__Exercise aim__
Keep only those lines of the records that include the string "down".

__Recorded data__
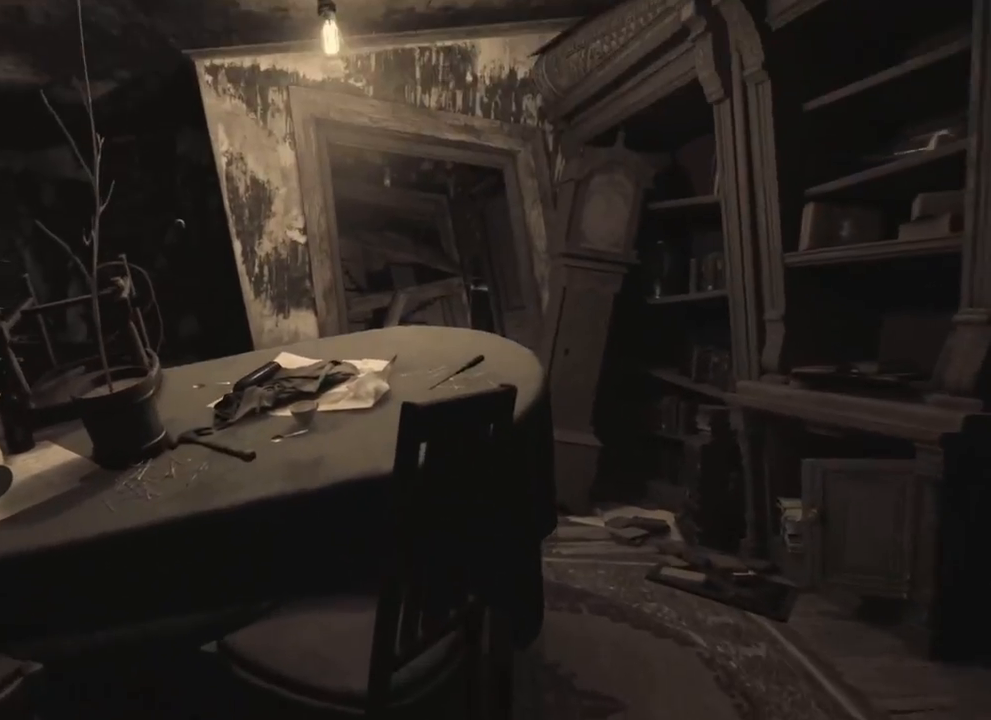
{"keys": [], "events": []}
---
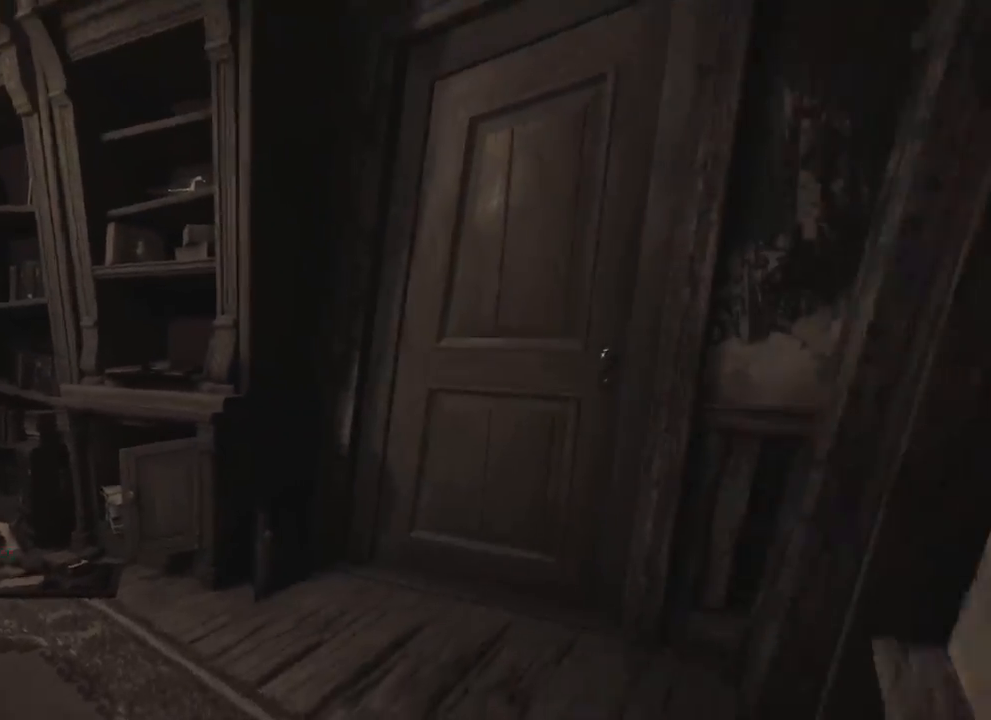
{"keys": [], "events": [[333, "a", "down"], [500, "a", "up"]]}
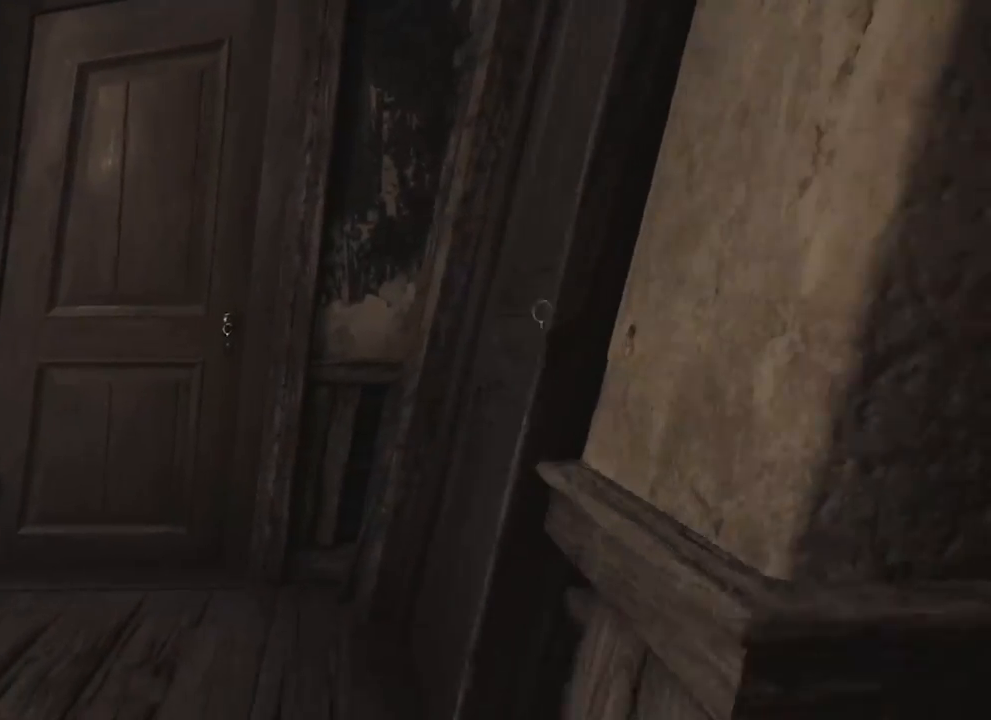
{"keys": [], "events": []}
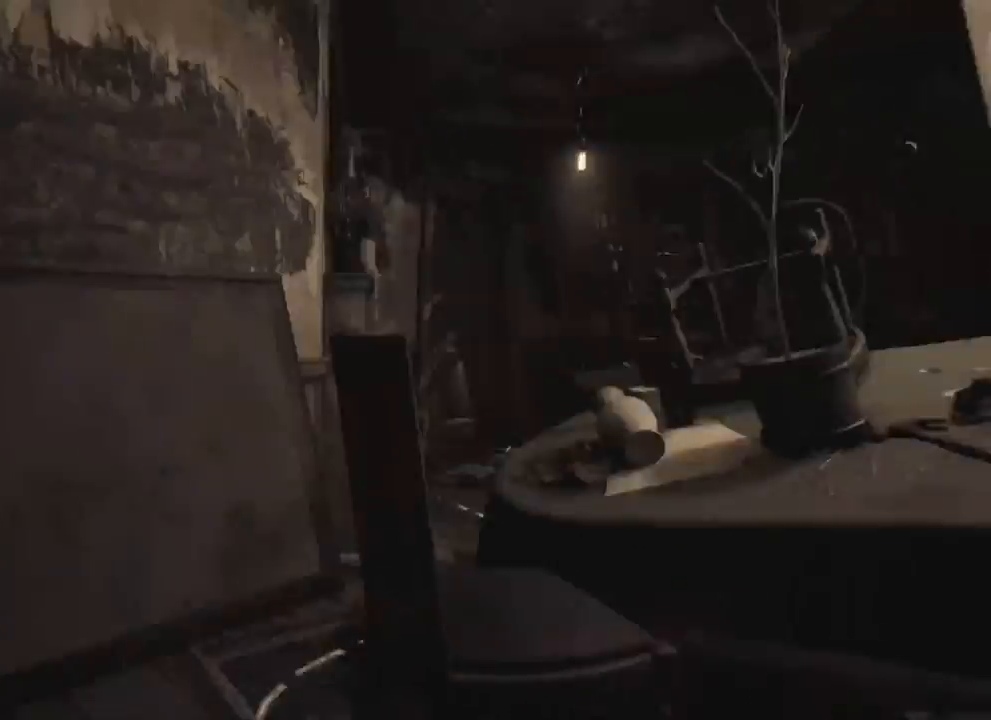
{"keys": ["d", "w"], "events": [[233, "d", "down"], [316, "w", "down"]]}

__Response to the exercise__
{"keys": [], "events": [[333, "a", "down"], [500, "a", "up"]]}
{"keys": ["d", "w"], "events": [[233, "d", "down"], [316, "w", "down"]]}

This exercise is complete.